EXERCISE DATA below:

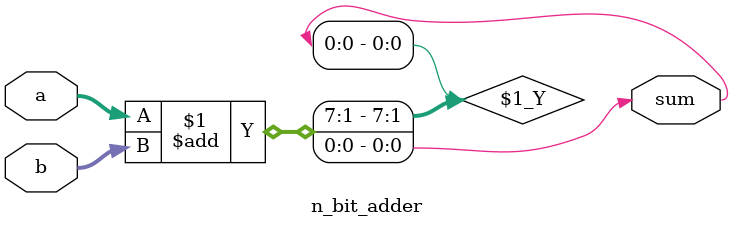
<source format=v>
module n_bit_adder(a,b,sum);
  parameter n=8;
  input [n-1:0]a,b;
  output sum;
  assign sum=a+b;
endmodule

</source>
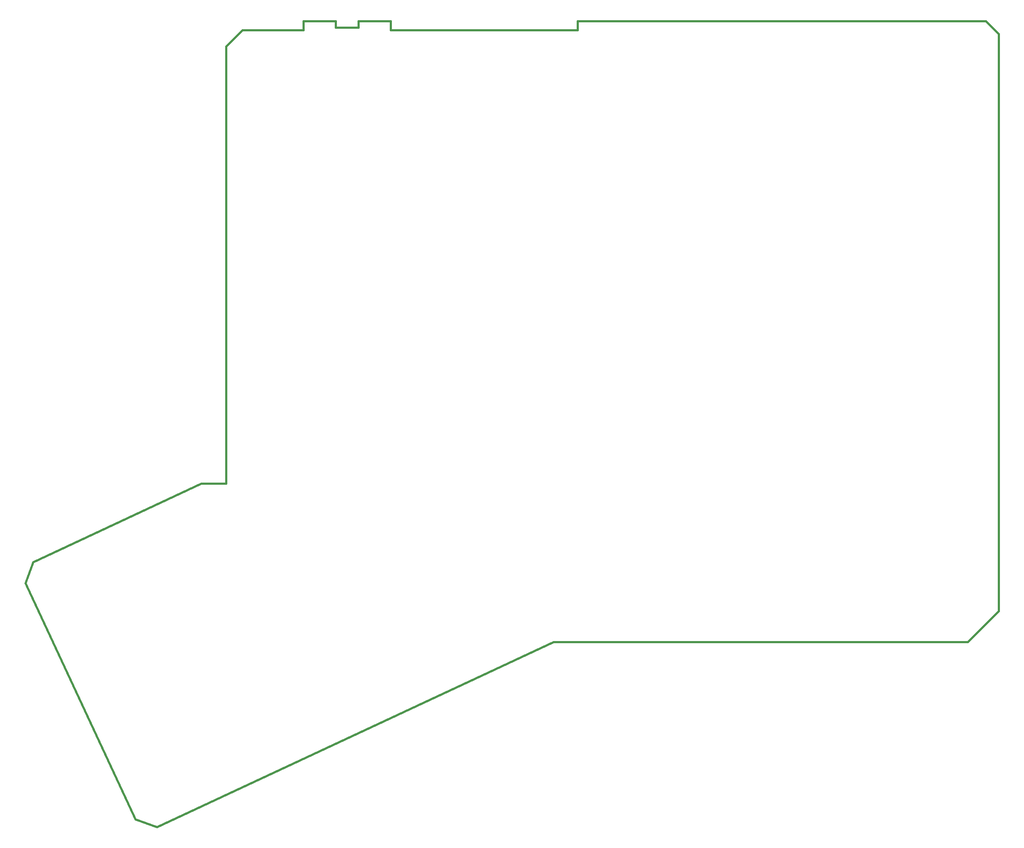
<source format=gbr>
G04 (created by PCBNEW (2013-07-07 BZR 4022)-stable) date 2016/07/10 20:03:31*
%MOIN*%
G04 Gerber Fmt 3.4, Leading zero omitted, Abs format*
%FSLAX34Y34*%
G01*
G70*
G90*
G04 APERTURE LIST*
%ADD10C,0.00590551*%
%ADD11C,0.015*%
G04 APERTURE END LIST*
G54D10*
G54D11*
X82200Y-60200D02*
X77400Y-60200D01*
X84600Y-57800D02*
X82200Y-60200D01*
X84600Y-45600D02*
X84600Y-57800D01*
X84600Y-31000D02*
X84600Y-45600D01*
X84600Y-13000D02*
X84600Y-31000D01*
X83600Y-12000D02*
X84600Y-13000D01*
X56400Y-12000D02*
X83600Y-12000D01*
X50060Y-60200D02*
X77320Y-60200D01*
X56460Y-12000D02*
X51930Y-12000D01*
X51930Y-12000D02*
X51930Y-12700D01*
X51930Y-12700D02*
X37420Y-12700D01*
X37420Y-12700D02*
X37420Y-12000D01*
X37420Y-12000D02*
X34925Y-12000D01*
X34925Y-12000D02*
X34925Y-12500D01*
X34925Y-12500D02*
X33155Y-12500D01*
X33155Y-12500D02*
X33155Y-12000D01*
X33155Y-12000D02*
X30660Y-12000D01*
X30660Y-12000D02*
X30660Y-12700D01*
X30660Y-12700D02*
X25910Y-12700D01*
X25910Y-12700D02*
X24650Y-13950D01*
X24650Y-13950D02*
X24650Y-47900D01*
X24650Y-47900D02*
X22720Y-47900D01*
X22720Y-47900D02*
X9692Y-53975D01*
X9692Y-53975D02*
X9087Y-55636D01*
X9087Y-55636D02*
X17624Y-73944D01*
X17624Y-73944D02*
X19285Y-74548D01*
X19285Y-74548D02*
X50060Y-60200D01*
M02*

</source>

End of EXERCISE DATA.
EXERCISE DATA below:

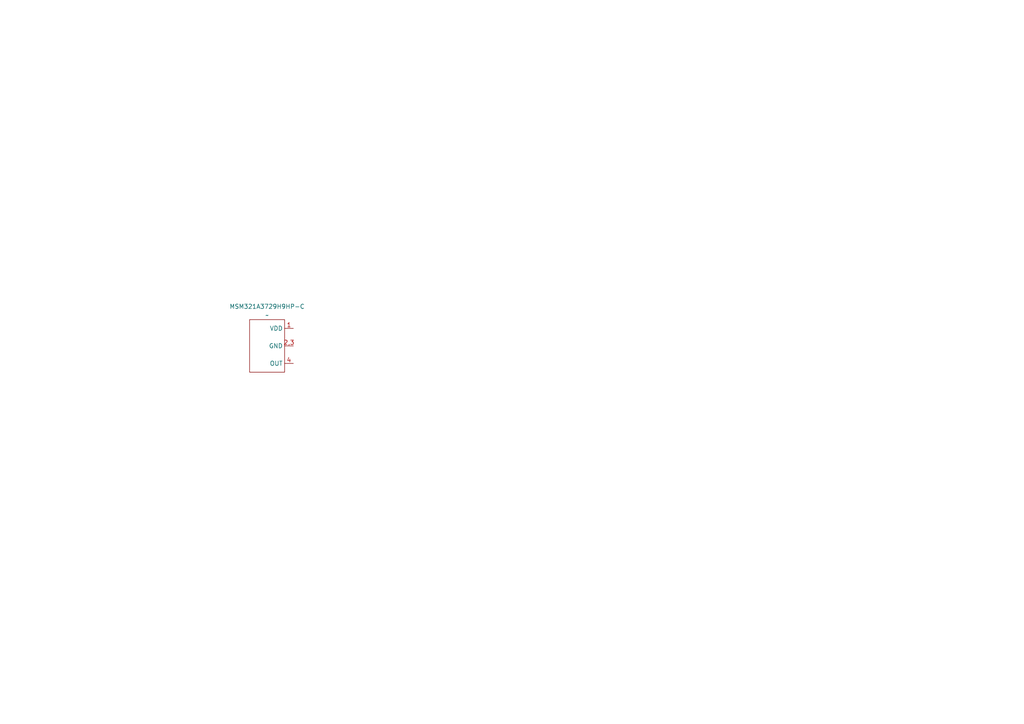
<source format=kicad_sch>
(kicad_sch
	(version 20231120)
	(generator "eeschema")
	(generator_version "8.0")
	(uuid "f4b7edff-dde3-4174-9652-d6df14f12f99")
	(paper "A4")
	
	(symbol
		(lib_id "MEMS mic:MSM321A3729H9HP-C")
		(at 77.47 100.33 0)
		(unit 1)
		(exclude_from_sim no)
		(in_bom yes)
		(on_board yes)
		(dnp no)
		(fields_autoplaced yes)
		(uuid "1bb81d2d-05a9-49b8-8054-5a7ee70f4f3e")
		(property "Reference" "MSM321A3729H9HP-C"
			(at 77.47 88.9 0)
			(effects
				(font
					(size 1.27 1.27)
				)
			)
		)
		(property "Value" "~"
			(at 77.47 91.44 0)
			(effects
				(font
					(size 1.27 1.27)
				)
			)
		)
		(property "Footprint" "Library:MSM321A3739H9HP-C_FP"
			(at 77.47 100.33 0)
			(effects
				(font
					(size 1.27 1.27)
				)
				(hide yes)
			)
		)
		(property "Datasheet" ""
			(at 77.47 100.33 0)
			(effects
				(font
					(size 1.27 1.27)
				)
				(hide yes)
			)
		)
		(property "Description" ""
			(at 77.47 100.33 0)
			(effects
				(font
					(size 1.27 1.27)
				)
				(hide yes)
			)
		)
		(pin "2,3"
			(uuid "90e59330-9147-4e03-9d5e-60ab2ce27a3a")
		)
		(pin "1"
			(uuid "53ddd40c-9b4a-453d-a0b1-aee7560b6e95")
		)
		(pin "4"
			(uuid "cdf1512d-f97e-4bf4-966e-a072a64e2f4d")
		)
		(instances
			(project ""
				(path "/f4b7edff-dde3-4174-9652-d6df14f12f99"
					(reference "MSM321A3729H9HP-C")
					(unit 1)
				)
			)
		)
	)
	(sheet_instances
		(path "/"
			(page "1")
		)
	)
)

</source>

End of EXERCISE DATA.

### ACTIVITY
Above is the material; set down exactly its lines from the one containing "<source format=v>" down to the one containing "X84600Y-57800D01*", both included, leaving out any pictures.

### RESULT
<source format=v>
module n_bit_adder(a,b,sum);
  parameter n=8;
  input [n-1:0]a,b;
  output sum;
  assign sum=a+b;
endmodule

</source>
<source format=gbr>
G04 (created by PCBNEW (2013-07-07 BZR 4022)-stable) date 2016/07/10 20:03:31*
%MOIN*%
G04 Gerber Fmt 3.4, Leading zero omitted, Abs format*
%FSLAX34Y34*%
G01*
G70*
G90*
G04 APERTURE LIST*
%ADD10C,0.00590551*%
%ADD11C,0.015*%
G04 APERTURE END LIST*
G54D10*
G54D11*
X82200Y-60200D02*
X77400Y-60200D01*
X84600Y-57800D02*
X82200Y-60200D01*
X84600Y-45600D02*
X84600Y-57800D01*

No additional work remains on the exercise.